Every line below that holds the string "lines" must be copied.

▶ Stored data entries

• • •

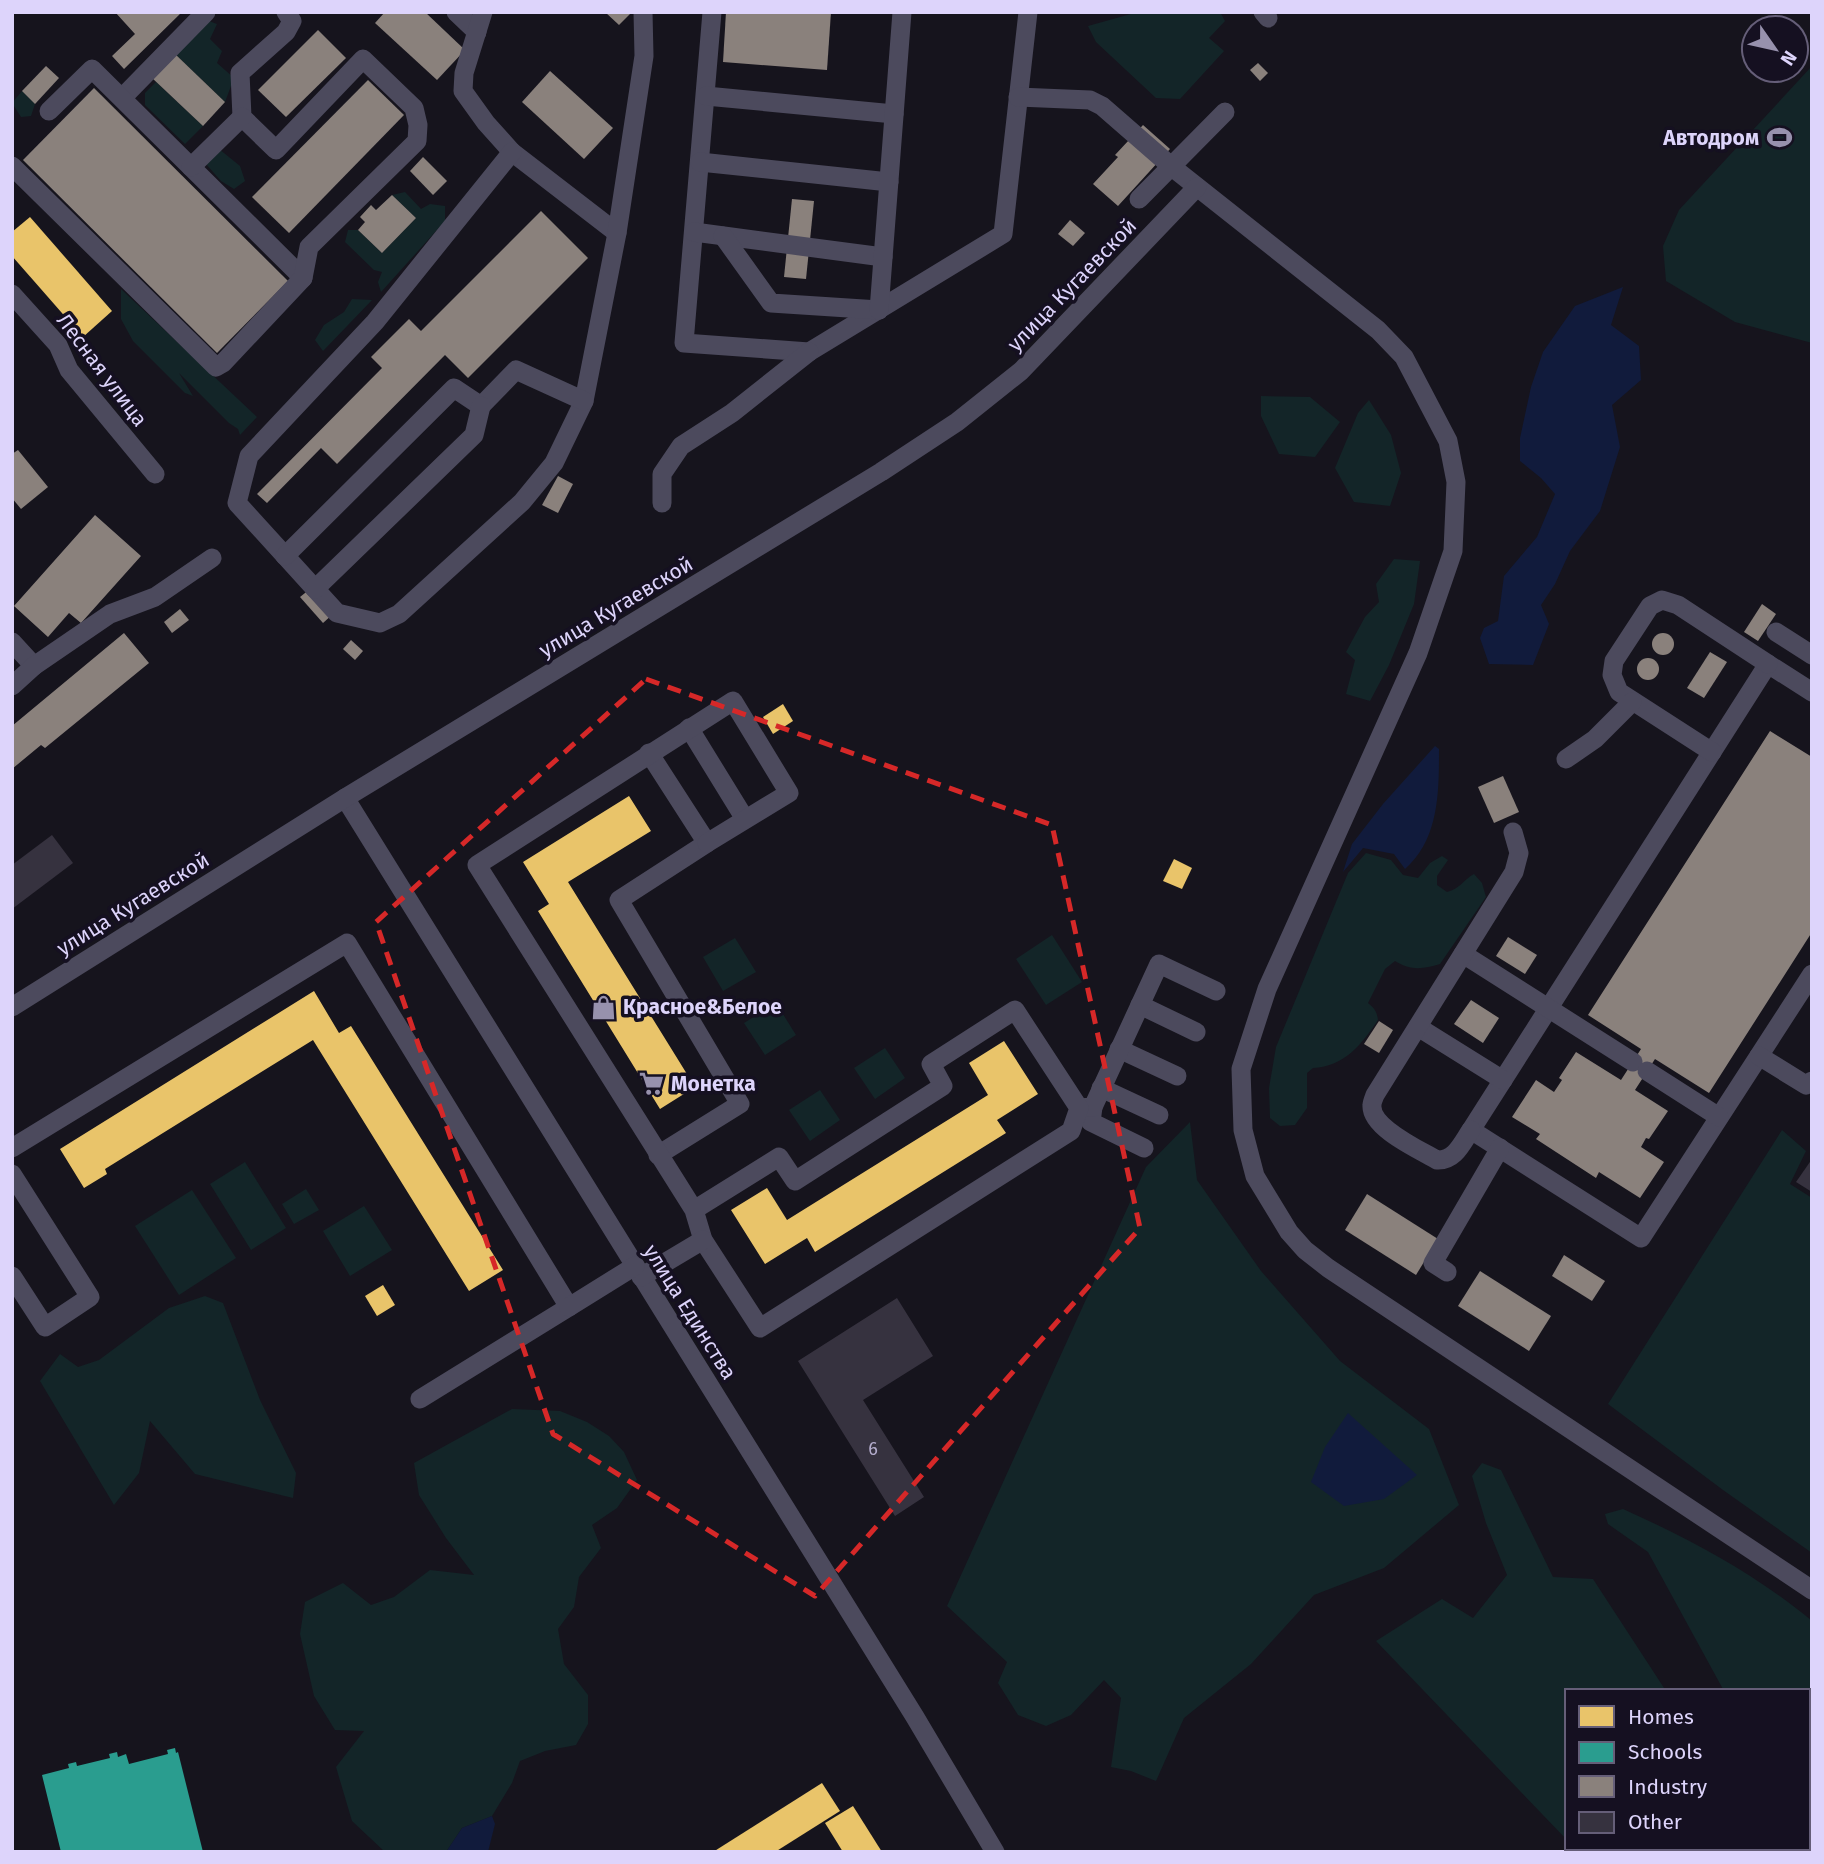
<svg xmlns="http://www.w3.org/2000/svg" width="1824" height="1864" font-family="'Fira Sans',sans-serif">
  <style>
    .green { fill: #132528 }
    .water { fill: #111b3c }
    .homes { fill: #e9c46a }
    .schools { fill: #2a9d8f }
    .industry { fill: #8a817c }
    .building { fill: #36323f }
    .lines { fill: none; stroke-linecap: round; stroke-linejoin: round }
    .minor { stroke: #4c4a5d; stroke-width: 19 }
    .marked { fill: none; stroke: #d62828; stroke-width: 5; stroke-dasharray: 14 9; stroke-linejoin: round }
    .labels { text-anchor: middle; stroke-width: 7; stroke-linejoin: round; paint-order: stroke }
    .number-label { font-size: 18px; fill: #b3accc }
    .poi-label { font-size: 21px; font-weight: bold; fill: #ddd4fb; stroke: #151021; text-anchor: start }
    .street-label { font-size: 21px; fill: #ddd4fb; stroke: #151021 }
  </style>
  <rect width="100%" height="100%" fill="#16141d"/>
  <g class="green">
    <path d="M1138,12H1220L1225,21L1209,38L1224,51L1180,99L1156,98L1096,42L1088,26Z"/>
    <path d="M209,21L217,24L210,39L222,51L217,63L234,78L225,102L174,53Z"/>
    <path d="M1812,66V343L1735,322L1666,281L1663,246L1679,210Z"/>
    <path d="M156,82L203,126L185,144L145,105V93Z"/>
    <path d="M22,91L35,104L31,116L21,117L12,103Z"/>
    <path d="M219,149L240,166L245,181L234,189L221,181L206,164Z"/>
    <path d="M405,192L421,209L430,204L445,206V221L381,292L378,282L382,272L374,270L345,242L348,230H358L382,253L416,218L392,195Z"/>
    <path d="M121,289L257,417L240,435L238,429L229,423L179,373L193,396L185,393L133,341L121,319Z"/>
    <path d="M352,299L372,300L323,351L315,340L324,325L344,312Z"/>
    <path d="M1261,396L1310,397L1340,422L1315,457L1279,454L1261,416Z"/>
    <path d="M1369,400L1391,435L1401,473L1390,506L1354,502L1335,468L1358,413Z"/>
    <path d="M1394,559L1420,561L1414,604L1389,665L1370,701L1346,694L1355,660L1346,652L1365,617L1379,602L1376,584Z"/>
    <path d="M1366,853L1391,860L1403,875L1418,878L1430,863L1442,856L1448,860L1437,876V885L1447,892C1460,889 1463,880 1474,874L1482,883L1486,897L1440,964C1423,969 1411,971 1395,961L1385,969L1368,1003C1374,1008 1377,1011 1378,1020C1361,1045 1345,1066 1313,1068L1307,1073V1108L1295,1125L1280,1126L1270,1118L1269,1088L1276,1047L1348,873Z"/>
    <path d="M1052,935L1082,982L1046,1005L1016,959Z"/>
    <path d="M735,938L756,972L723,991L703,957Z"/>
    <path d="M776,1003L796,1035L765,1055L744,1023Z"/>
    <path d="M885,1048L905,1078L875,1099L854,1068Z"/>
    <path d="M820,1090L840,1120L810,1141L789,1110Z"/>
    <path d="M1190,1122L1197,1180L1261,1271L1340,1361L1429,1429L1459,1505L1384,1568L1314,1595L1251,1664L1184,1718L1156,1781L1131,1771L1111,1767L1121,1698L1104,1680L1071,1715L1046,1726L1018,1715L998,1683L1007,1662L947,1606L1146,1167Z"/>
    <path d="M1782,1130L1806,1151L1790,1184L1812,1198V1553L1723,1490L1608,1404Z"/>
    <path d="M245,1162L286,1228L251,1250L210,1184Z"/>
    <path d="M306,1189L319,1210L294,1224L282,1204Z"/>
    <path d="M192,1190L236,1258L179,1295L135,1226Z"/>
    <path d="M364,1206L392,1250L350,1276L323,1231Z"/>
    <path d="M205,1296L223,1303L260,1400L296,1473L293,1498L195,1474L150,1421L139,1473L114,1505L40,1381L60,1354L78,1367L99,1360L169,1308Z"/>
    <path d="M512,1409L560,1411L587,1422L609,1436L624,1452L637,1480L617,1508L592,1525L601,1548L579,1577L574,1607L558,1629L564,1664L588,1695V1724L576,1745L545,1751L520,1761L512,1783L492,1816L462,1828L446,1852H385L352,1821L336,1767L364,1731L335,1730L314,1696L300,1634L305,1602L343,1583L371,1605L394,1597L430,1570L474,1575L446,1538L419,1495L414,1463Z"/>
    <path d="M1482,1463L1501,1470L1553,1577L1593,1579L1666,1691H1567V1840L1376,1641L1442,1599L1473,1618L1507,1575L1486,1523L1472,1476Z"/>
    <path d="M1623,1509C1692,1540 1754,1573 1812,1621V1852H1803V1848H1808V1691H1724L1648,1552L1608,1524L1605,1514Z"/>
    <path d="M1575,1848H1775L1781,1852H1578Z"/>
  </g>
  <g class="water">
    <path d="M1623,287L1611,325L1639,346L1641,380L1612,405L1620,447L1600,511L1570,551L1555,584L1541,605L1549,624L1533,665L1489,664L1480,638L1484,628L1498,621L1504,576L1537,537L1555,494L1541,478L1520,461V438L1531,387L1543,352L1575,306Z"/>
    <path d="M1435,746L1439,749C1439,793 1439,839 1405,869L1394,854L1363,848L1343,872L1352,844L1383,804Z"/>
    <path d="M1348,1413L1417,1475L1384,1499L1344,1506L1311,1482L1325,1447Z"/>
    <path d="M492,1816L495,1824L488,1852H446L462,1828Z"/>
  </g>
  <g class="homes">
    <path d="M30,217L112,311L83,337L12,256V232Z"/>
    <path d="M783,704L793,721L773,734L763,717Z"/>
    <path d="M629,796L651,831L568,882L695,1087L660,1109L538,911L549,904L523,862Z"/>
    <path d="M1174,859L1192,868L1182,889L1163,881Z"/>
    <path d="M314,991L339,1033L351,1026L503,1270L469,1291L313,1040L105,1169L107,1174L84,1188L60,1149Z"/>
    <path d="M1004,1041L1038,1094L997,1120L1006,1133L815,1252L807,1238L765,1264L731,1210L767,1188L787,1220L988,1095L969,1063Z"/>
    <path d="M383,1285L395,1305L377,1316L365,1296Z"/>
    <path d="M822,1783L840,1811L775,1852H713Z"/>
    <path d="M853,1806L882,1852H843L825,1823Z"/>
  </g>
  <path class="schools" d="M175,1748L176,1753L178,1752L203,1852H61L42,1775L69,1768L68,1764L76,1762L77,1766L110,1758L109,1754L117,1752L118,1757L126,1754L129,1764L168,1754L167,1750Z"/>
  <g class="industry">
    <path d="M115,12H182L124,69L112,56L135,34Z"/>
    <path d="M385,12H425L465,50L437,80L375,23Z"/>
    <path d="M605,12H628L630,14L619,25Z"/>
    <path d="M726,12H831L827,70L723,62Z"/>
    <path d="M318,30L346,58L286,117L258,90Z"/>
    <path d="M174,53L225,102L203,126L151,77Z"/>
    <path d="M1258,63L1268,73L1260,81L1250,70Z"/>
    <path d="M46,66L59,78L35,104L22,91Z"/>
    <path d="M550,71L613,128L584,159L522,102Z"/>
    <path d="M368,80L404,115L289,233L252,197Z"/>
    <path d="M94,88L288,281L217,353L23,160Z"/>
    <path d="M1143,125L1170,149L1118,206L1093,184L1118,157L1115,155Z"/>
    <path d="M423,157L447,181L433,195L410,171Z"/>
    <path d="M392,195L416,218L382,253L358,230L365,222L360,217L371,205L376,210Z"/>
    <path d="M792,199L814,201L806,279L784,277Z"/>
    <path d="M541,211L588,258L468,378L445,355L337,464L321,448L267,503L257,494L382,368L371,357L409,319L421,331Z"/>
    <path d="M1070,220L1085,233L1073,246L1058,234Z"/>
    <path d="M18,450L48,487L21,509L12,498V454Z"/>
    <path d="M558,476L573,484L558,513L542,505Z"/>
    <path d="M95,515L141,556L81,623L69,613L48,637L14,606Z"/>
    <path d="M310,589L333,614L323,623L300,597Z"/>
    <path d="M1762,604L1776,614L1758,641L1744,632Z"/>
    <path d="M180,609L189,620L172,633L164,622Z"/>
    <path d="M124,633L149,663L45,748L41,745L12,769V726Z"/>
    <circle cx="1663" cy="644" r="11"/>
    <path d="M351,640L363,651L355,660L343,649Z"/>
    <path d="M1710,652L1727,662L1704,698L1687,688Z"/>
    <circle cx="1648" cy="669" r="11"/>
    <path d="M1770,731L1812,757V932L1709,1093L1655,1059L1635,1090L1668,1111L1649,1139L1646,1138L1641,1147L1664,1162L1640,1198L1599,1172L1596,1178L1536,1139L1540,1134L1512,1117L1536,1080L1554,1092L1562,1080L1559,1078L1576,1052L1621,1080L1641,1049L1588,1015Z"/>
    <path d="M1503,776L1519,812L1494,823L1478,787Z"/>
    <path d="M1508,937L1537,955L1525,974L1496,956Z"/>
    <path d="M1471,1000L1499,1018L1483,1043L1454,1024Z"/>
    <path d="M1379,1021L1393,1030L1379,1053L1364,1044Z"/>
    <path d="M1367,1194L1438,1239L1416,1275L1345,1230Z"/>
    <path d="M1564,1255L1605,1281L1592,1301L1552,1276Z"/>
    <path d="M1480,1271L1551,1316L1529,1351L1458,1306Z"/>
  </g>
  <g class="building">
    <path d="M52,835L73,863L12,909V865Z"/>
    <path d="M1812,1159V1192L1796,1182Z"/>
    <path d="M897,1298L933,1356L863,1400L924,1497L895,1516L798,1361Z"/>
  </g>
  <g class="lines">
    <g class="minor">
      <path d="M456,12L477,32"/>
      <path d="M483,12L464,73L463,91L486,123L512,152L617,233"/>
      <path d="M712,12L684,343L809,352L1003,234L1028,12"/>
      <path d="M1263,12L1268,18"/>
      <path d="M706,96L894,114"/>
      <path d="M1018,97L1090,100L1102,106L1172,167L1378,330L1404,357L1448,441L1456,482L1453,551L1418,653L1267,989L1241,1069L1243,1130L1255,1176L1289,1232L1305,1250L1328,1268L1812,1590"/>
      <path d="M122,98L206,12"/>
      <path d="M49,111L92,69L303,278"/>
      <path d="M512,152L375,322L249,456L237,503L337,613L380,623L399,614L522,502L554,463L584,401L617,233L644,56L643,12"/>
      <path d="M700,162L889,182"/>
      <path d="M12,166L216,367L223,363L303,278L309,247L417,141L418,125L414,108L363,59L276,150L242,117L240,73L286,32L292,21L286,12"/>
      <path d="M191,167L242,117"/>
      <path d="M1139,199L1225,112"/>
      <path d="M694,232L883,257"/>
      <path d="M723,236L771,303L879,310"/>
      <path d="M12,294L58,345L69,370L155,474"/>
      <path d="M879,310L902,12"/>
      <path d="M662,503V474L681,446L732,413L809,352"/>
      <path d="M285,556L454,388L481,406L516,370L584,401"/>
      <path d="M315,589L474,435L481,406"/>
      <path d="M1776,632L1812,655"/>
      <path d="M12,642L34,666"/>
      <path d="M12,686L34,666L110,614L155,597L212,558"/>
      <path d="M1812,692L1768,664L1471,1130L1641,1238L1812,974"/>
      <path d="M689,728L745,819"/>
      <path d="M1712,752L1619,692L1612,675L1614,661L1650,606L1662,600L1678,605L1768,664"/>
      <path d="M649,753L707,843L619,900L740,1104L658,1155"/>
      <path d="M1566,759L1595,739L1632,702"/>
      <path d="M345,798L915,1717L995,1852"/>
      <path d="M1463,954L1633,1062"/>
      <path d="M1140,1005L1196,1032"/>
      <path d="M12,1007L345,798L881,472L957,422L1021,371L1197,187"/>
      <path d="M1418,1027L1503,1080"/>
      <path d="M1119,1049L1177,1076"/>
      <path d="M1759,1056L1806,1085L1812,1081"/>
      <path d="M1647,1071L1719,1117"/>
      <path d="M1101,1088L1159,1115"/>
      <path d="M1093,1107L1091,1122L1144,1148"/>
      <path d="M1079,1108L1093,1107L1159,964L1216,991"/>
      <path d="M1471,1130C1462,1143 1455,1161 1437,1160C1420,1150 1370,1128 1372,1105C1372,1102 1374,1098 1375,1095L1514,872L1519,853L1513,832"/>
      <path d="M12,1148L347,943L569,1307L420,1399"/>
      <path d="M12,1174L90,1297L45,1327L12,1276"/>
      <path d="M694,1210L779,1157L795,1181L943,1086L931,1064L1015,1010L1079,1108L1071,1131L760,1328L703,1240L694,1210L477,865L733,701L789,793L707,843"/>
      <path d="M1447,1272L1433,1263L1500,1148"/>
      <path d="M641,1277L703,1240"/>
      <path d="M569,1307L635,1266"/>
    </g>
  </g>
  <path class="marked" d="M646,679L1052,825L1140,1228L815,1596L553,1434L376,922Z"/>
  <defs>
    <symbol id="stadium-bare" viewBox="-9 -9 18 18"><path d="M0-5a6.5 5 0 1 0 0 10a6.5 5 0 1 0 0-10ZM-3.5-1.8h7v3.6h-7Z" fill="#9791ad" stroke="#151021" stroke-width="2.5" paint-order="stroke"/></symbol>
    <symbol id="shop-bare" viewBox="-9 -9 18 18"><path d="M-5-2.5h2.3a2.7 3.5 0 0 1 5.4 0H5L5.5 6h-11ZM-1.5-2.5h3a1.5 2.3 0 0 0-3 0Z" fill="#9791ad" stroke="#151021" stroke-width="2.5" paint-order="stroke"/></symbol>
    <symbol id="supermarket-bare" viewBox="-9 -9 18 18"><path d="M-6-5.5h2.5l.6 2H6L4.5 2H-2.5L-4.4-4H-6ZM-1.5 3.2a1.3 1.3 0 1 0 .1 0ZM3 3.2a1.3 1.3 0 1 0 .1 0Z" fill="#9791ad" stroke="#151021" stroke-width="2.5" paint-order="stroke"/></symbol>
  </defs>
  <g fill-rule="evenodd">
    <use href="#stadium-bare" x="1762" y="120" width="35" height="35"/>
    <use href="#shop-bare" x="586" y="990" width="35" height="35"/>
    <use href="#supermarket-bare" x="634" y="1066" width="35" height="35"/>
  </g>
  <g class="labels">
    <g class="number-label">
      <text x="873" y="1455">6</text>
    </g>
    <g class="poi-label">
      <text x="1759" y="145" text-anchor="end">Автодром</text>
      <text x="623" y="1014">Красное&amp;Белое</text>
      <text x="671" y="1091">Монетка</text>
    </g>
    <g class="street-label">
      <text transform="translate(1072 285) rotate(-46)" y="7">улица Кугаевской</text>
      <text transform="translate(102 370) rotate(53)" y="7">Лесная улица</text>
      <text transform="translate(616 607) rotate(-31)" y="7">улица Кугаевской</text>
      <text transform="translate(133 904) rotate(-32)" y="7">улица Кугаевской</text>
      <text transform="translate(690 1312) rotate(58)" y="7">улица Единства</text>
    </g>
  </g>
  <rect width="1824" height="1864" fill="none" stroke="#ddd4fb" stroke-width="28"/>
  <rect x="1565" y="1689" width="245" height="161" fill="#151021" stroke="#655e78" stroke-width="2"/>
  <rect x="1579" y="1706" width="35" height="21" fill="#e9c46a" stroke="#655e78" stroke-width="2"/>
  <text x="1628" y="1724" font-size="21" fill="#ddd4fb">Homes</text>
  <rect x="1579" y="1742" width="35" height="21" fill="#2a9d8f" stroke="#655e78" stroke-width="2"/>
  <text x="1628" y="1759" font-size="21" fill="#ddd4fb">Schools</text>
  <rect x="1579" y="1776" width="35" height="21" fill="#8a817c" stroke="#655e78" stroke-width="2"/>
  <text x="1628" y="1794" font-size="21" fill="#ddd4fb">Industry</text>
  <rect x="1579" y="1812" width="35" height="21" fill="#36323f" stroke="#655e78" stroke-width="2"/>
  <text x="1628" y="1829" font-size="21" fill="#ddd4fb">Other</text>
  <g transform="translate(1775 49) rotate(124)"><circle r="33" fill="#151021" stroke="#655e78" stroke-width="2"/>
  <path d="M0-5L12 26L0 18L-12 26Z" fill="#9791ad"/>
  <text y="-10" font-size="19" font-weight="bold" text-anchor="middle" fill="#ddd4fb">N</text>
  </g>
</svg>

• • •

▶ Answer for this exercise
    .lines { fill: none; stroke-linecap: round; stroke-linejoin: round }
  <g class="lines">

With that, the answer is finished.